= WHAT YOU HAVE TO DO =
Pull out everything in the rows below from the line containing "How many slices are in this pie chart?" down to the line containing "What are all", including both of those lines. Reproduce that text word for word, but leave out the pictures.

= THE RECORDS =

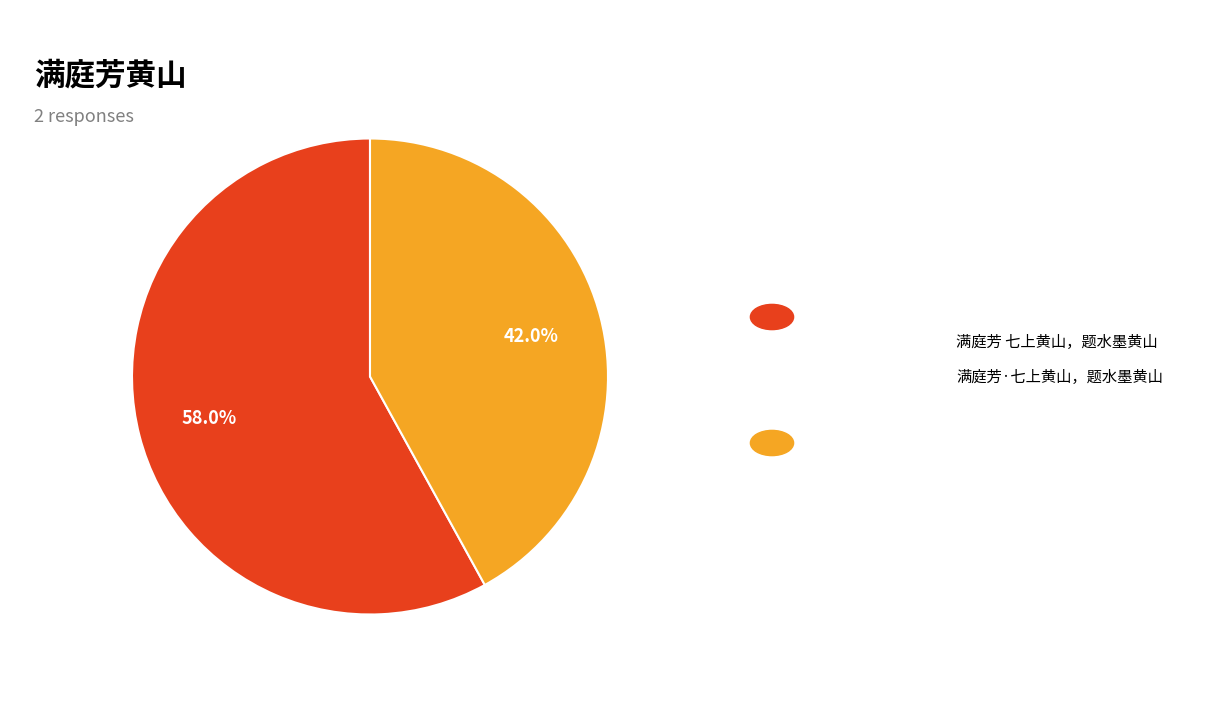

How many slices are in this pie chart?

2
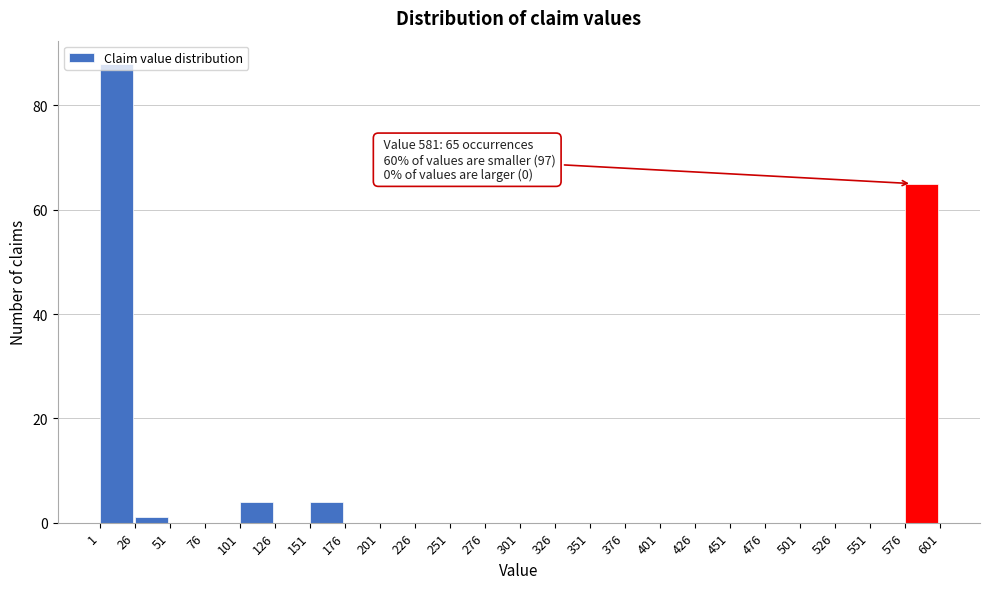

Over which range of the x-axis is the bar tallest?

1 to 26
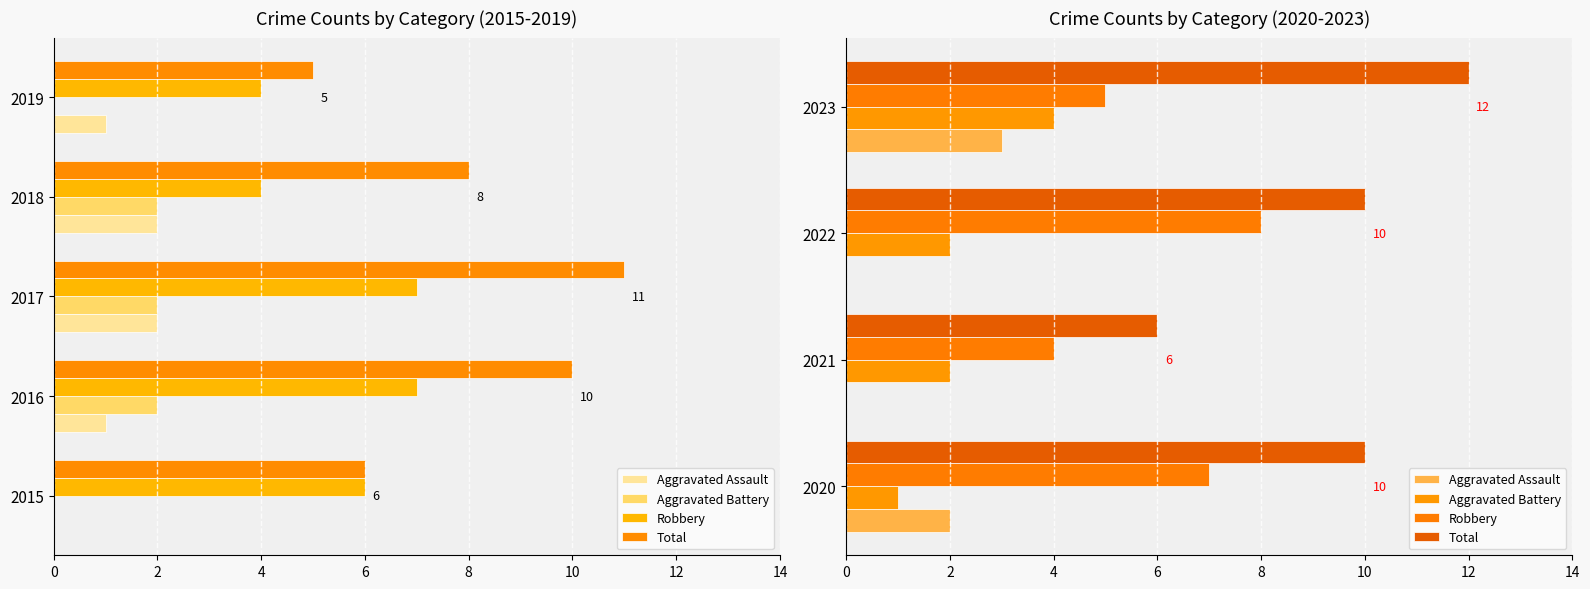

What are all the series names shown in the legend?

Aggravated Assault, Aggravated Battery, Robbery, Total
---
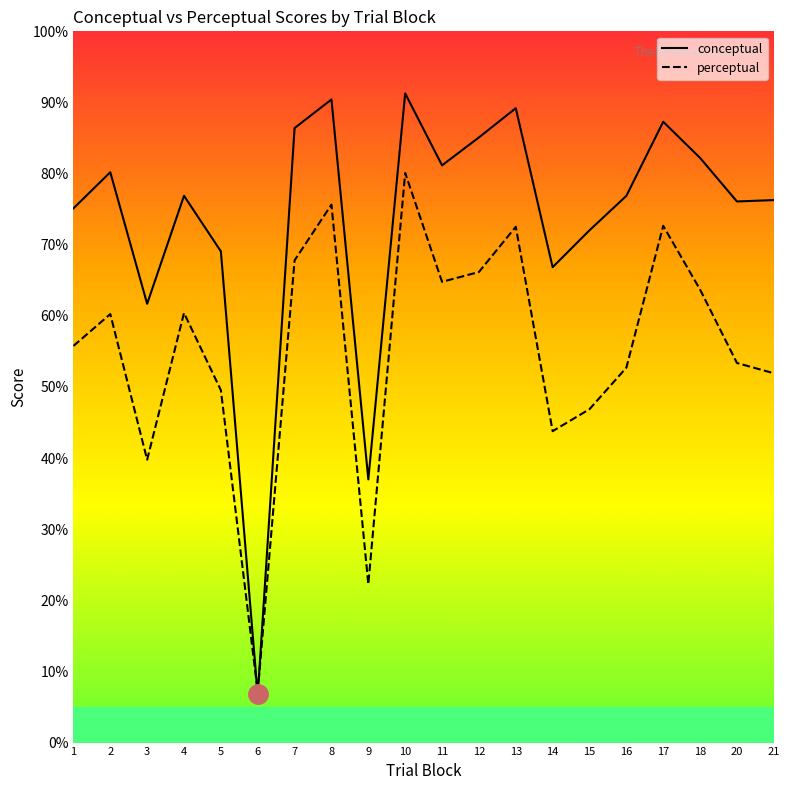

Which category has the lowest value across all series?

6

= TASK OUTPUT =
How many slices are in this pie chart?

2

Over which range of the x-axis is the bar tallest?

1 to 26

What are all the series names shown in the legend?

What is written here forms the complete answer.